── Excerpt to read

Sunday, September 18, 2011

The OpenAFS IFS Edition is Finally Here

I first proposed the idea of a native redirector based OpenAFS client at the 2004 AFS Best Practice Workshop held at SLAC in March 2004 as part of my Future Directions for th AFS Client on Windows talk.   The talk was my first public assessment of the OpenAFS client for Microsoft Windows.  In fact it was my first presentation as an OpenAFS gatekeeper having only been working with the code base for four months.  In that time a large amount of low hanging fruit was picked but there was so much more to be done.  I wonder how many of the attendees actually believed that even half of the known issues would be resolved in the years to come let alone an installable file system driver.  Prior to 1.3.60 it wasn't even possible to deploy OpenAFS clients on Microsoft Windows with a uniform name space.  Instead of accessing resources via the \\AFS\cellname UNC path, all paths were accessed via \\%HOSTNAME%-AFS\ALL\cellname where %HOSTNAME% was the local machines Netbios name.

────
── Material

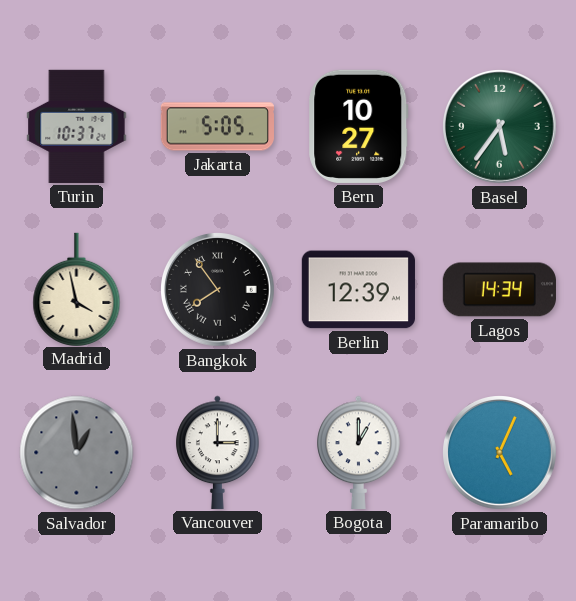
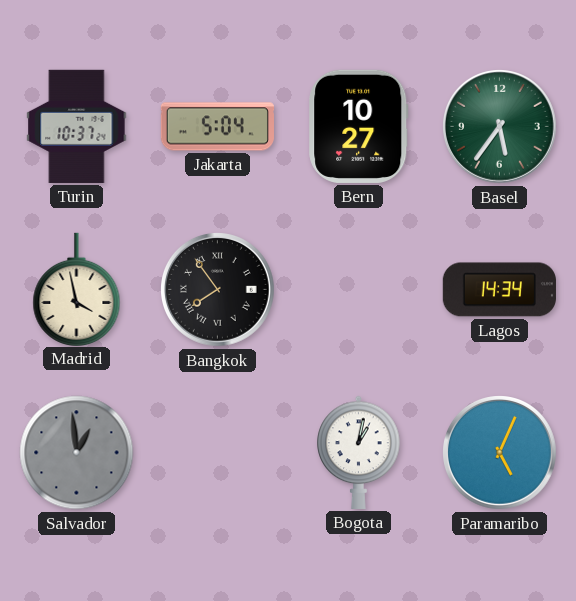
Jakarta: 5:05 -> 5:04
Berlin: 12:39 -> none
Vancouver: 3:00 -> none
Bogota: 1:00 -> 1:02
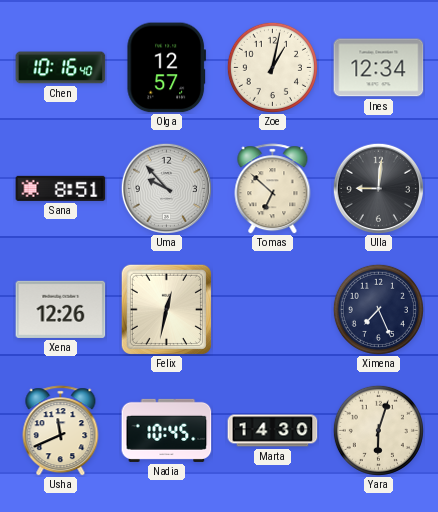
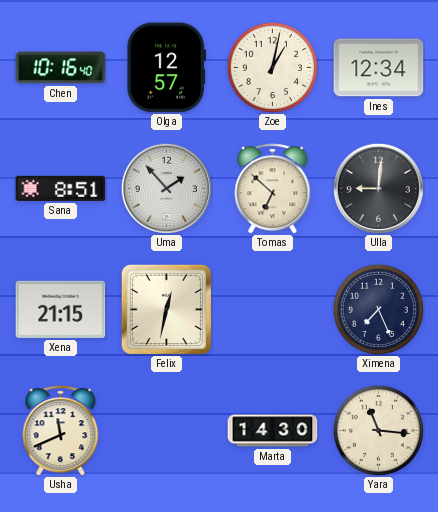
Uma: 9:53 -> 1:53
Xena: 12:26 -> 21:15
Nadia: 10:45 -> none
Yara: 6:03 -> 11:16
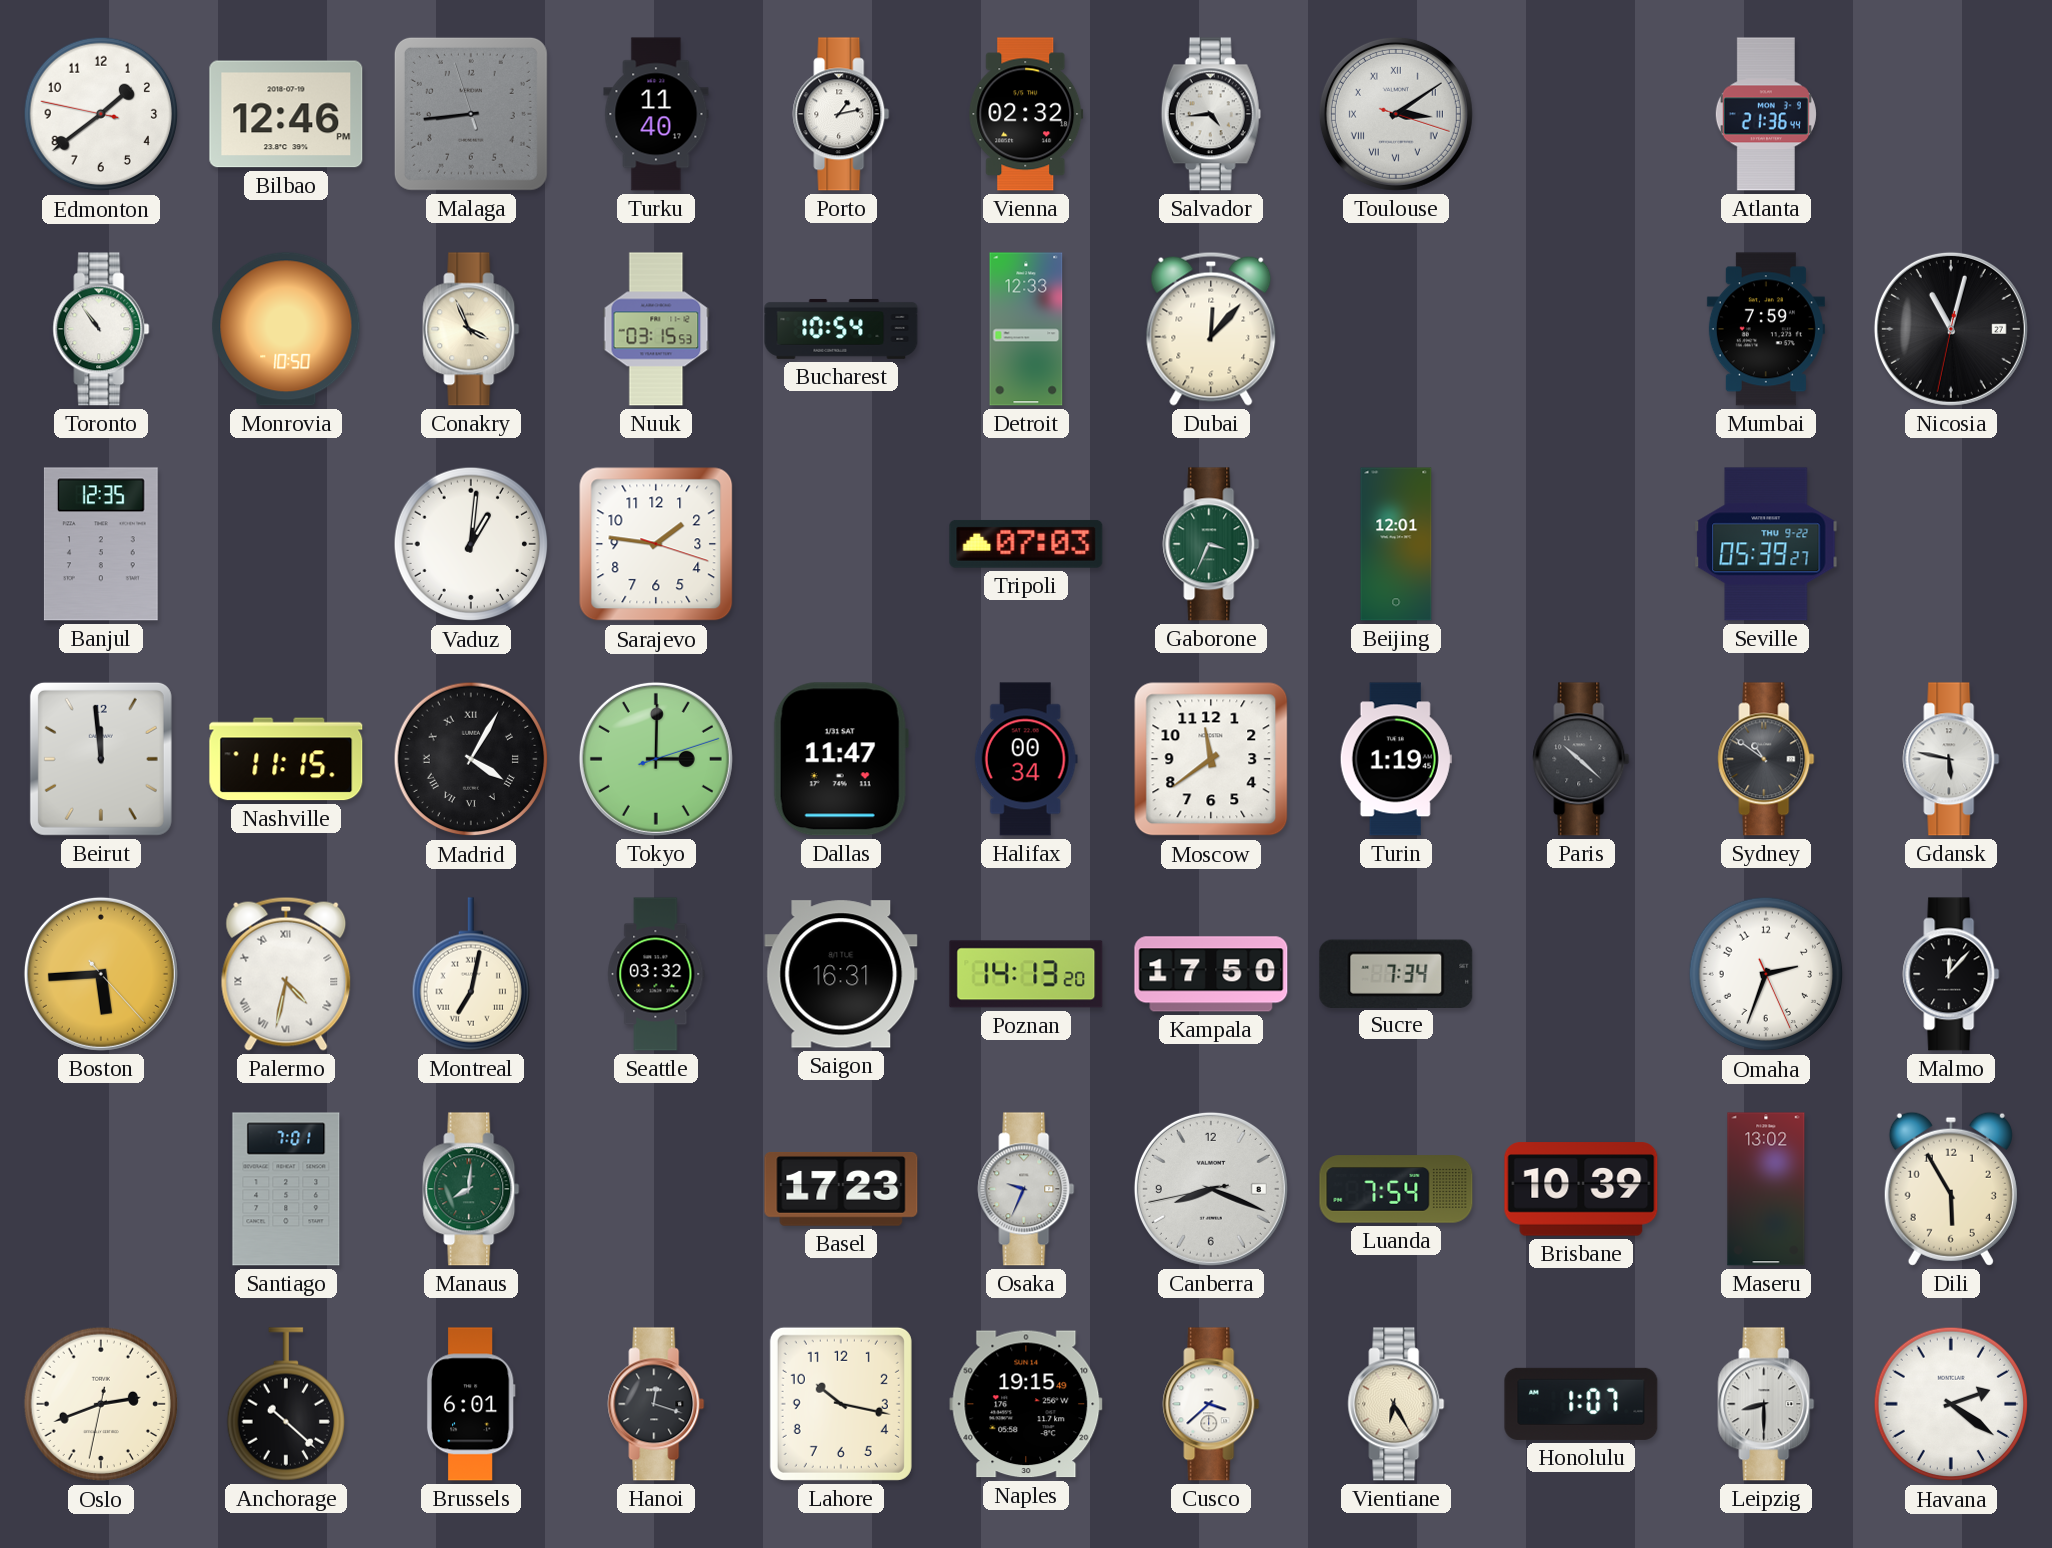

────

(Problems to solve):
(a) According to the OpenAFS post, at what event was the idea of a native redirector based OpenAFS client first proposed?
(b) Drawing on the OpenAFS post, explain why OpenAFS clients on Microsoft Windows before 1.3.60 could not be deployed with a uniform name space.
(c) Extend the OpenAFS post from the point where it stops.

(The results):
(a) At the 2004 AFS Best Practice Workshop held at SLAC in March 2004.

(b) Resources were not reached through the \\AFS\cellname UNC path. Instead, all paths went through \\%HOSTNAME%-AFS\ALL\cellname, where %HOSTNAME% was the local machine's Netbios name, so each path included the name of the machine.

(c)
By September 2004, CITI at the University of Michigan agreed to fund a graduate student, Eric Williams, to develop an IFS interface for the OpenAFS cache manager.  Eric's implementation was delivered during the Summer of 2005.   The first code dropped in mid-June and the final code dropped in early August.  Eric's implementation was built using Microsoft's IFS Kit and implemented a mini-redirector interface.  It provided support for anonymous \\AFS access without the use of a loopback adapter but did so by mimicking the SMB message flows.  Eric was able to demonstrate 5x performance improvements over the SMB interface.  At the end of the Summer Eric moved onto other obligations and work on the redirector interface stalled.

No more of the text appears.